Monday, 27 February 2012

Prairie Anxiety

"I'm from the the prairies, where you can watch you dog run away for a week."

This was my go-to line to describe where I was from when I lived and worked in the mountains. What my customers and new friends didn't know was is that I was hardly joking as I recited the line. 

I realize a lot of people love the wide open spaces of the prairies, and despite being born and raised here, there are times when I can't STAND the vastness of the land.

Don't get me wrong, I know how lucky I am to have so much space especially after visiting other countries. But it's something about looking to the horizon, and seeing a few buildings marking the city center way off in the distance that makes me feel uneasy. 

Last week was reading week, and I jumped at the opportunity to high tail it out of here to head West. It was the first time in years that I drove to Alberta rather than flying. 

As soon as we got into Banff, I immediately felt like I was home, despite my home never really being in the Rockies. I love the feeling of being confined.
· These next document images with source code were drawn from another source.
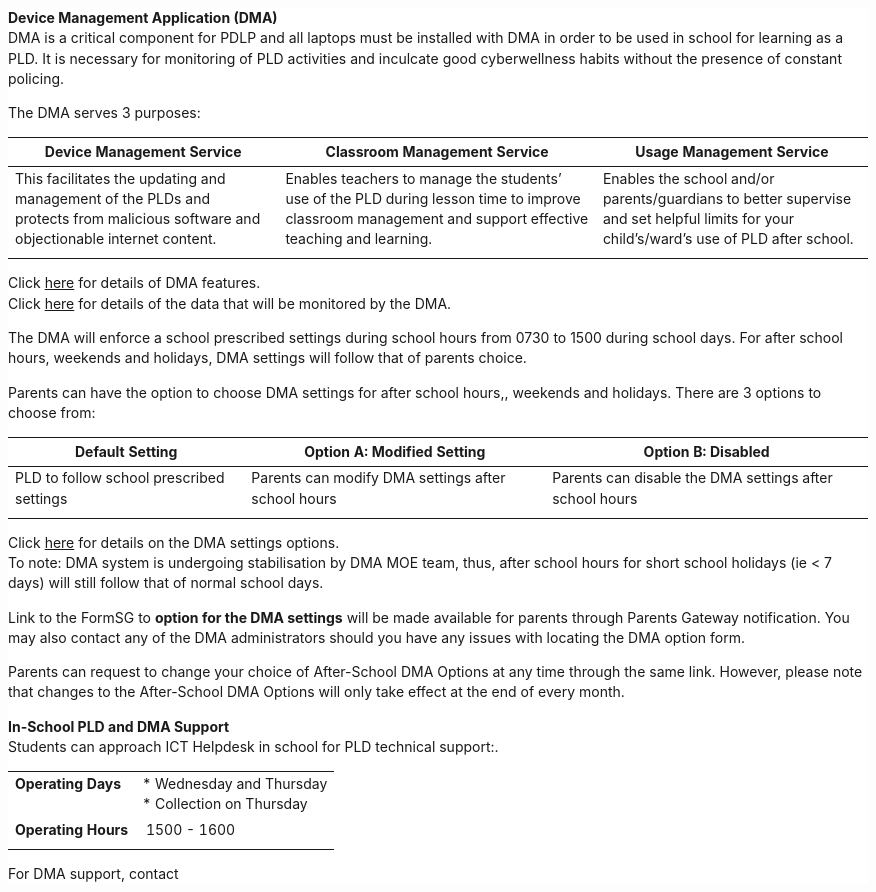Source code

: **Device Management Application (DMA)**<br>
DMA is a critical component for PDLP and all laptops must be installed with DMA in order to be used in school for learning as a PLD. It is necessary for monitoring of PLD activities and inculcate good cyberwellness habits without the presence of constant policing.

The DMA serves 3 purposes:

| Device Management Service | Classroom Management Service | Usage Management Service |
|---|---|---|
| This facilitates the updating and management of the PLDs and&nbsp; protects from malicious software and objectionable internet content. | Enables teachers to manage the students’ use of the PLD during lesson time to improve classroom management and support effective teaching and learning. | Enables the school and/or parents/guardians to better supervise and set helpful limits for your child’s/ward’s use of PLD after school. |
|  |  |  |

Click [here](/files/Function%20of%20DMA.pdf) for details of DMA features.<br>
Click [here](/files/Privacy%20and%20Data%20Security.pdf) for details of the data that will be monitored by the DMA.

The DMA will enforce a school prescribed settings during school hours from 0730 to 1500 during school days. For after school hours, weekends and holidays, DMA settings will follow that of parents choice.  

Parents can have the option to choose DMA settings for after school hours,, weekends and holidays. There are 3 options to choose from:

| Default Setting | Option A: Modified Setting | Option B: Disabled |
|---|---|---|
| PLD to follow school prescribed settings | Parents can modify DMA settings after school hours | Parents can disable the DMA settings after school hours |
|  |  |  |

Click [here](/files/DMA%20Settings%20After%20School%20Hours.pdf) for details on the DMA settings options.<br>
To note: DMA system is undergoing stabilisation by DMA MOE team, thus, after school hours for short school holidays (ie &lt; 7 days) will still follow that of normal school days.

Link to the FormSG to&nbsp;**option for the DMA settings**&nbsp;will be made available for parents through Parents Gateway notification. You may also contact any of the DMA administrators should you have any issues with locating the DMA option form.&nbsp;  

Parents can request to change your choice of After-School DMA Options at any time through the same link. However, please note that changes to the After-School DMA Options will only take effect at the end of every month.

**In-School PLD and DMA Support**<br>
Students can approach ICT Helpdesk in school for PLD technical support:.

|  |  |
|---|---|
| **Operating Days** | *   Wednesday and Thursday<br>*   Collection on Thursday |
| **Operating Hours** | &nbsp;1500 - 1600 |
|  |  |

For DMA support, contact&nbsp;
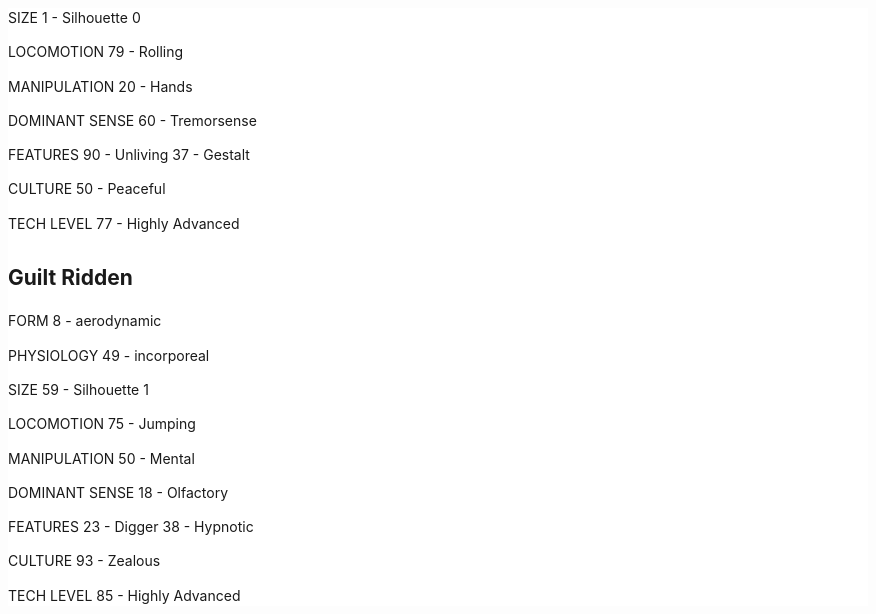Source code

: SIZE
1 - Silhouette 0

LOCOMOTION
79 - Rolling

MANIPULATION
20 - Hands

DOMINANT SENSE
60 - Tremorsense

FEATURES
90 - Unliving
37 - Gestalt

CULTURE
50 - Peaceful

TECH LEVEL
77 - Highly Advanced

## Guilt Ridden

FORM
8 - aerodynamic

PHYSIOLOGY
49 - incorporeal

SIZE
59 - Silhouette 1

LOCOMOTION
75 - Jumping

MANIPULATION
50 - Mental

DOMINANT SENSE
18 - Olfactory

FEATURES
23 - Digger
38 - Hypnotic

CULTURE
93 - Zealous

TECH LEVEL
85 - Highly Advanced
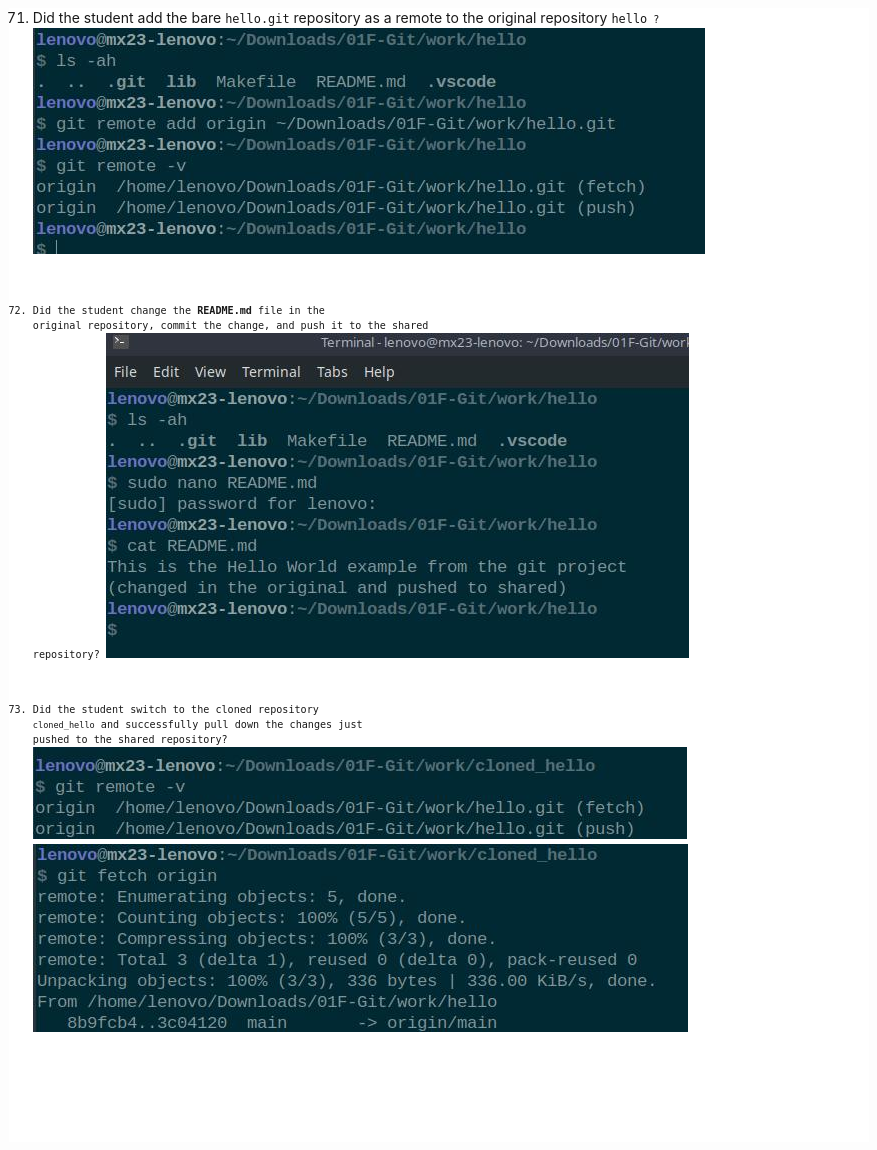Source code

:71. Did the student add the bare <code>hello.git</code> repository as a remote to the original repository <code>hello<code> ?
    ![add bare hello](scrImg/250317_76Git-BareRepo-add-bare-hello-git.jpg)

72. Did the student change the **README.md** file in the original repository, commit the change, and push it to the shared repository?
    ![readme](scrImg/250317_77Git-BareRepo-change-readme2.jpg)
73. Did the student switch to the cloned repository <code>cloned_hello</code> and successfully pull down the changes just pushed to the shared repository?
    ![switched](scrImg/250317_78Git-BareRepo-switched-cloned-hello.jpg)
    ![pulled changes](scrImg/250317_79Git-BareRepo-pulled-changes.jpg)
I love being able to see the outline of the mountains traced in the sky by the moonlight.

But let's not get overly poetic here.

Truthfully, I don't mind winter. I don't mind being outside... If I'm bundled up without any skin showing. 

Since moving back the prairies I feel as though I am at a loss for winter activities, whereas before I could get up, go for a few runs at the hill and then head to work. Going to a "hill" anywhere near Winnipeg is hardly worth it, by the time you do up your bindings your fingers are frozen and 30 seconds later you're back on the chair. It's the worst. 

*Sigh* I guess I'll have to continue to tide myself over by visiting BC and Alberta every once in awhile until the prairies grow some hills.